Tuesday, September 11, 2007

Day 6

SOUS LES TOITS DE PARIS (Hiner Saleem) - 45

[My first encounter with Saleem, and I was usually either mildly amused or mildly puzzled. I imagine that's the reaction, what with the actively confusing compositions. (E.g. Marie Kremer and junkie boyfriend looming over ominously. Is it sex, or some kind of workout?) At other times, the Tati-esque formal gamesmanship lends the film a kind of balance. (If we get to see Kremer take a shower, we must also see Michel Piccoli do same...) Also, half the frame is often left empty, a la Tsai. Also, behavioral intelligence only really occurs when big opportunities for it to occur come along. (Piccoli, on the phone with son, says "It's not serious" when he's obviously quite stressed.) Unique, but not necessarily good.]

SUMMIT CIRCLE (Bernard Emond) - 64

[Nuanced isn't the right word for Emond's way with actors, so it's a bad idea to expect variation within a shot. (I did in LA NEUVAINE and was bored stiff.) Prolonged blank stares abound, actually, but the trick is that they're usually a replacement for something more conventional. When the heroine is on the job, for example, you couldn't intuit any sign of stress from her neutral, dignified way of dealing with customers, but as we can see from the insert recording the data of her work--her last call took 14.1 seconds, it reminds her--the stress is present; she's just good at dealing with it. And though SUMMIT CIRCLE is ostensibly a criticism of the callousness of big business, Emond deploys this sort of strategy across the board. (The protag's boss, announcing a load of lay-offs, is allowed to totally retain her dignity in the midst of jeers from those whose lives she's in the process of ruining.) Unfortunately, also like LA NEUVAINE, Emond also pointlessly mixes up the chronology--he and Guillermo Arriaga should have lunch. (Then breakfast, and then--oh shit!--dinner.) I had mixed feelings until the final scene, which pays off in a big way, though doesn't benefit from the aforementioned screenplay problems.]

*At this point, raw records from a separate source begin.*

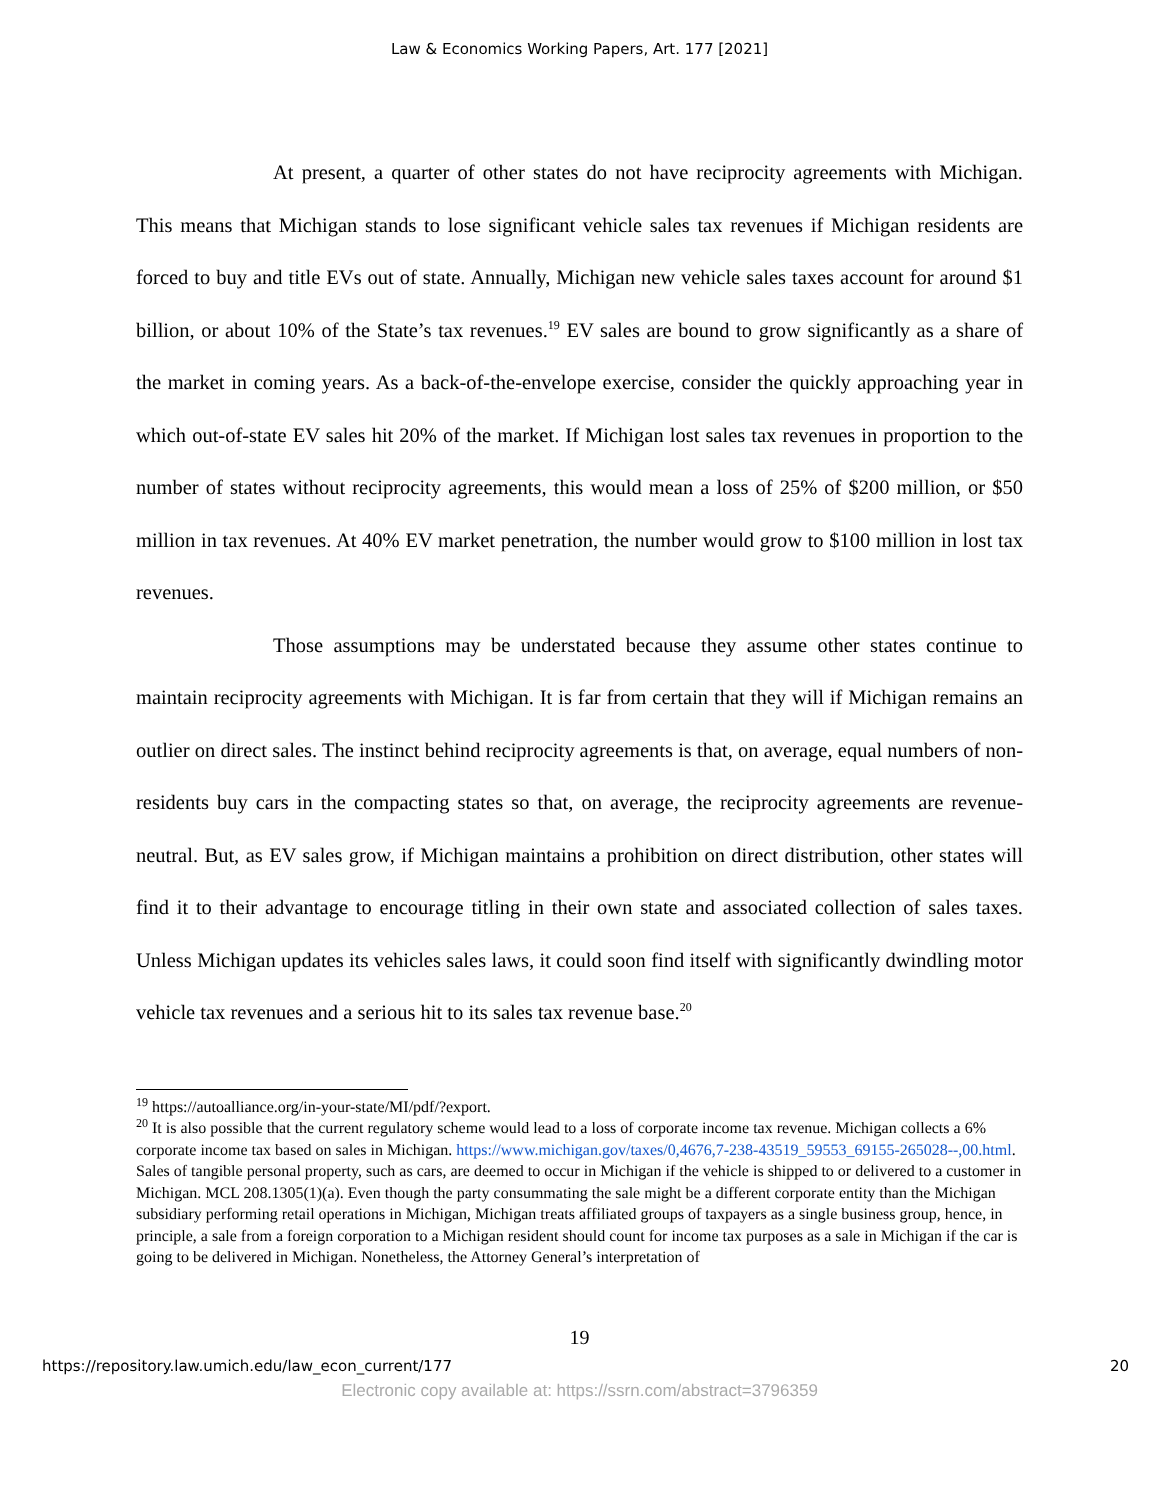Law & Economics Working Papers, Art. 177 [2021]
At present, a quarter of other states do not have reciprocity agreements with Michigan. This means that Michigan stands to lose significant vehicle sales tax revenues if Michigan residents are forced to buy and title EVs out of state. Annually, Michigan new vehicle sales taxes account for around $1 billion, or about 10% of the State’s tax revenues.<sup>19</sup> EV sales are bound to grow significantly as a share of the market in coming years. As a back-of-the-envelope exercise, consider the quickly approaching year in which out-of-state EV sales hit 20% of the market. If Michigan lost sales tax revenues in proportion to the number of states without reciprocity agreements, this would mean a loss of 25% of $200 million, or $50 million in tax revenues. At 40% EV market penetration, the number would grow to $100 million in lost tax revenues.
Those assumptions may be understated because they assume other states continue to maintain reciprocity agreements with Michigan. It is far from certain that they will if Michigan remains an outlier on direct sales. The instinct behind reciprocity agreements is that, on average, equal numbers of non-residents buy cars in the compacting states so that, on average, the reciprocity agreements are revenue-neutral. But, as EV sales grow, if Michigan maintains a prohibition on direct distribution, other states will find it to their advantage to encourage titling in their own state and associated collection of sales taxes. Unless Michigan updates its vehicles sales laws, it could soon find itself with significantly dwindling motor vehicle tax revenues and a serious hit to its sales tax revenue base.<sup>20</sup>
<sup>19</sup> https://autoalliance.org/in-your-state/MI/pdf/?export.
<sup>20</sup> It is also possible that the current regulatory scheme would lead to a loss of corporate income tax revenue. Michigan collects a 6% corporate income tax based on sales in Michigan. https://www.michigan.gov/taxes/0,4676,7-238-43519_59553_69155-265028--,00.html. Sales of tangible personal property, such as cars, are deemed to occur in Michigan if the vehicle is shipped to or delivered to a customer in Michigan. MCL 208.1305(1)(a). Even though the party consummating the sale might be a different corporate entity than the Michigan subsidiary performing retail operations in Michigan, Michigan treats affiliated groups of taxpayers as a single business group, hence, in principle, a sale from a foreign corporation to a Michigan resident should count for income tax purposes as a sale in Michigan if the car is going to be delivered in Michigan. Nonetheless, the Attorney General’s interpretation of
19
https://repository.law.umich.edu/law_econ_current/177 20
Electronic copy available at: https://ssrn.com/abstract=3796359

WATER LILIES (Celine Sciamma) - 77

[Sciamma, who quite out-Breillat'd Breillat for me at TIFF '07, seems to have attempted a direct assault on every coming-of-age cliche known to man, and mostly succeeds. First in need of mentioning is Louise Blachere, who allows herself to look like an idiot and a sexual object in the name of a great performance: Anne, the chubby friend, is the opposite of benign, here obnoxiously gluttonous and there fetishized in contrast with her bony pal, Marie. Marie herself toes the line between guile and guilelessness, and Sciamma's intuition for letting the "lessons" she learns be both cruel and sensible is almost perfect. (What better motivation to win a new friend over than the loss of an old one?) Floriane is sluttiness under a microscope, a spot-on portrait of when it works and when it doesn't. The sole missteps are also the most feminist-friendly moments in the film. (Would Anne really have done what she did in response to her long-time crush coming clean with his feelings? Seems more like a cheap opportunity for Sciamma to celebrate Female Assertion.) Sure hope Sciamma ditches the girl power stuff and continues digging into thornier territory, because the latter is mighty rewarding.]